Kim Davis, the embattled Kentucky county clerk who sits in jail for defying a Federal Court order to issue marriage licenses to everyone who is eligible -- including LGBTQ people -- has been called many things. She has been compared to leaders of the Civil Rights movement and to a Jew living in Nazi Germany for her stand. Critics have answered that she is not the victim but the oppressor in these and similar analogies. And that may be so.
But one person she has not been compared to is John. F. Kennedy -- and with good reason. Kennedy's situation as a Catholic elected official, and his views on religious conscience and the role of elected officials is actually the more apt comparison. But Davis and her supporters would not dare to go there, because Jack Kennedy would have no sympathy for her situation, as he made clear in a landmark speech to the Greater Houston Ministerial Association during the 1960 election.
As a Catholic with a serious shot at becoming president, he sought to assure wary Southern protestants that he would be the president of all of the people. That he was the Democratic candidate for president who happened to be Catholic, and not the Catholic candidate for president. For some, this may have been seen as a distinction without a difference, but it meant a great deal to Kennedy and to others facing varying degrees of discrimination or oppression. The speech became the standard by which pols of all stripes have measured their religious views against their public obligations -- until the Christian Right began its assault on the wall of separation between church and state that Kennedy thought was essential. The Kim Davis debacle epitomizes the situation Kennedy hoped our society would want to avoid.
In part because that's so, the speech is almost as refreshing and true today as it was in 1960. Kennedy made clear that if, in the unlikely event that his moral conscience conflicted with his duties as President, he would resign. And he hoped "any conscientious public servant would do the same."

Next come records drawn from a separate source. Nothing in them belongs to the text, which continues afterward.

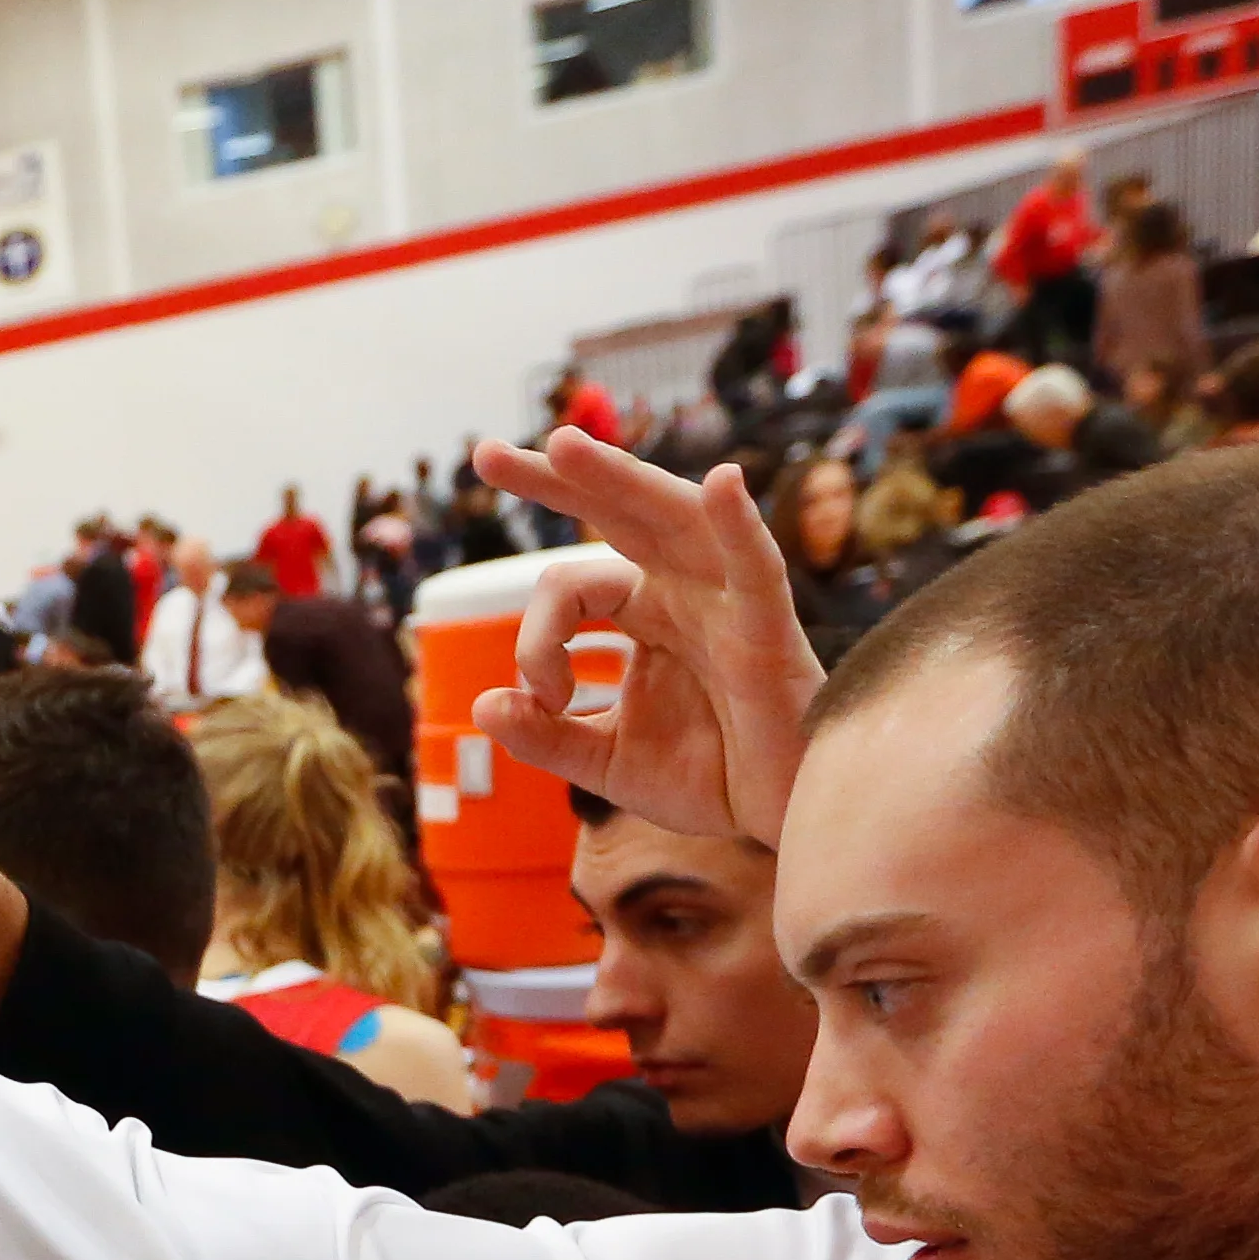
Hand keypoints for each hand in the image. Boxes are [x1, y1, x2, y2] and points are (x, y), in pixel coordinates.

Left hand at [459, 435, 819, 851]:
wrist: (776, 815)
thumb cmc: (710, 776)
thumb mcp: (605, 762)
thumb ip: (544, 736)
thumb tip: (482, 706)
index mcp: (645, 610)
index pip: (568, 584)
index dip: (537, 639)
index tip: (545, 698)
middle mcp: (683, 588)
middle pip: (615, 511)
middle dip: (555, 479)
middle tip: (487, 455)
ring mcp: (726, 599)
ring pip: (671, 517)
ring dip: (619, 477)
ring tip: (564, 444)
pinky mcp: (767, 627)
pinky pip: (756, 566)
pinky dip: (739, 525)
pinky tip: (723, 483)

"Whatever issue may come before me as President--on birth control, divorce, censorship, gambling or any other subject--I will make my decision in accordance with these views, in accordance with what my conscience tells me to be the national interest, and without regard to outside religious pressures or dictates. And no power or threat of punishment could cause me to decide otherwise."
"But if the time should ever come--and I do not concede any conflict to be even remotely possible--when my office would require me to either violate my conscience or violate the national interest, then I would resign the office; and I hope any conscientious public servant would do the same."
But Kim Davis is not a conscientious objector so much as a public official abusing her office to grandstand her idiosyncratic views of God's Law over now well established federal civil rights law. (She has
little chance of legal success.) We have seen this kind of thing
before, and in fact,
these kinds of issues come up all the time. Anyone who aspires to basic political competence, let alone leadership, needs to be able to deal with them effectively. Just ask John F. Kennedy.
But for today, as we watch the tabloid spectacle of Kim Davis dominate the news -- until it doesn't -- let's remind ourselves that not only is Kim Davis in no way analogous to the leaders of the Civil Rights Movement -- she is also no Jack Kennedy.